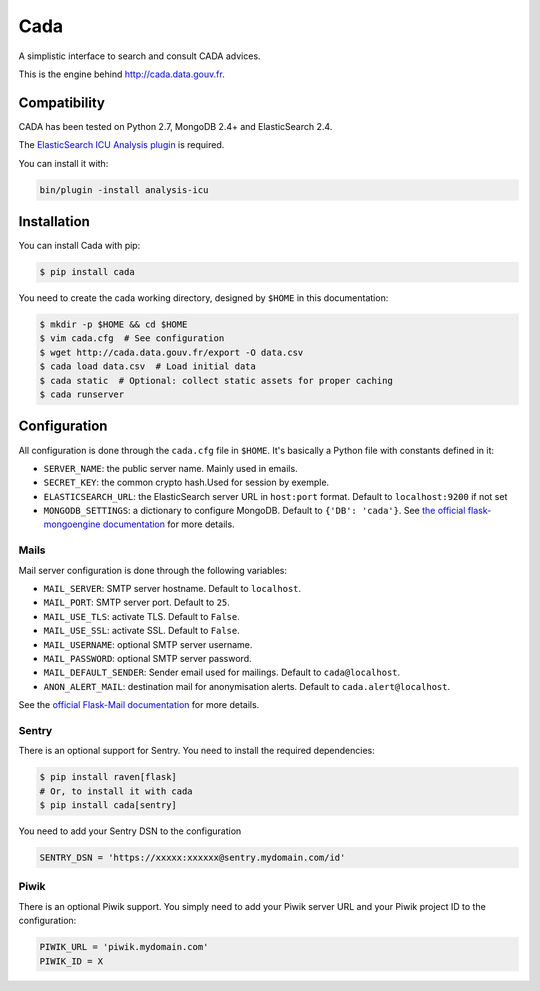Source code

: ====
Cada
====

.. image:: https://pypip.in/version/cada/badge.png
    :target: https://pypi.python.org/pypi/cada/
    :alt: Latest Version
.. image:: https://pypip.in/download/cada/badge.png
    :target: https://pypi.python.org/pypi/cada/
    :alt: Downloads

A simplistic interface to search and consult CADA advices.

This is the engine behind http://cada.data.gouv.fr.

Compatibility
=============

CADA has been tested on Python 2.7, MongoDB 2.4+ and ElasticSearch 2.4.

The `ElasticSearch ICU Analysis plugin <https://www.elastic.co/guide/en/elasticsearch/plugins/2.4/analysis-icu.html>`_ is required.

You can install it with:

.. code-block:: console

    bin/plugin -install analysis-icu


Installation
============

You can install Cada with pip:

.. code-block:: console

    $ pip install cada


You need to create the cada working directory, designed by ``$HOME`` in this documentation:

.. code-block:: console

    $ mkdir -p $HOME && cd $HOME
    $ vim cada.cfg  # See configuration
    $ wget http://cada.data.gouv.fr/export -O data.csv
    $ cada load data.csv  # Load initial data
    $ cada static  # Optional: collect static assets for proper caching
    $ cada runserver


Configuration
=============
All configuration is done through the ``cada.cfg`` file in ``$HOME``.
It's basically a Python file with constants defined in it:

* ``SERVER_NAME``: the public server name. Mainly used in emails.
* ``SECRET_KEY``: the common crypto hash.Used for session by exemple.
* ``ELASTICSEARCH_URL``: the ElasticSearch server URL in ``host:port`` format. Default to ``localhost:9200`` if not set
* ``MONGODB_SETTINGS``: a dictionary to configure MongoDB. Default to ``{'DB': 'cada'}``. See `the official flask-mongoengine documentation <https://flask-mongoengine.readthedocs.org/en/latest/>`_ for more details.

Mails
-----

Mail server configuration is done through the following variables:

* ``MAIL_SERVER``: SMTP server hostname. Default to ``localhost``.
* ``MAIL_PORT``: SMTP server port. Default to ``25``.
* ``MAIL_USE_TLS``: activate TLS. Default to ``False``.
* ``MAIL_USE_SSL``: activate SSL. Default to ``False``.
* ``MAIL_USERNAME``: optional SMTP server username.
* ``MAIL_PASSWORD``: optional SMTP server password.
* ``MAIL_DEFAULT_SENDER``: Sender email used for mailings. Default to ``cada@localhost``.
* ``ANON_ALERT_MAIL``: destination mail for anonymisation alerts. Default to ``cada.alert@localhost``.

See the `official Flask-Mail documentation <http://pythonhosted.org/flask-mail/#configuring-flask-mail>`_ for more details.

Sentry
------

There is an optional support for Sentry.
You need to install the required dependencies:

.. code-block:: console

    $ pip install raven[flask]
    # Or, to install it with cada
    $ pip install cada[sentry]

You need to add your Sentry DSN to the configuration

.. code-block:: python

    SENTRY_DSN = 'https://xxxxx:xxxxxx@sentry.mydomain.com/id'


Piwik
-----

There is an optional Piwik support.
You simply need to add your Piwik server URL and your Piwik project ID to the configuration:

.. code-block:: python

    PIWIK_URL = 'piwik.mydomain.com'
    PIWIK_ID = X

#####

_THE TASK:_ Above are the records; copy every line in them that holds the word "analysis".

_RESPONSE BELOW:_
The `ElasticSearch ICU Analysis plugin <https://www.elastic.co/guide/en/elasticsearch/plugins/2.4/analysis-icu.html>`_ is required.
    bin/plugin -install analysis-icu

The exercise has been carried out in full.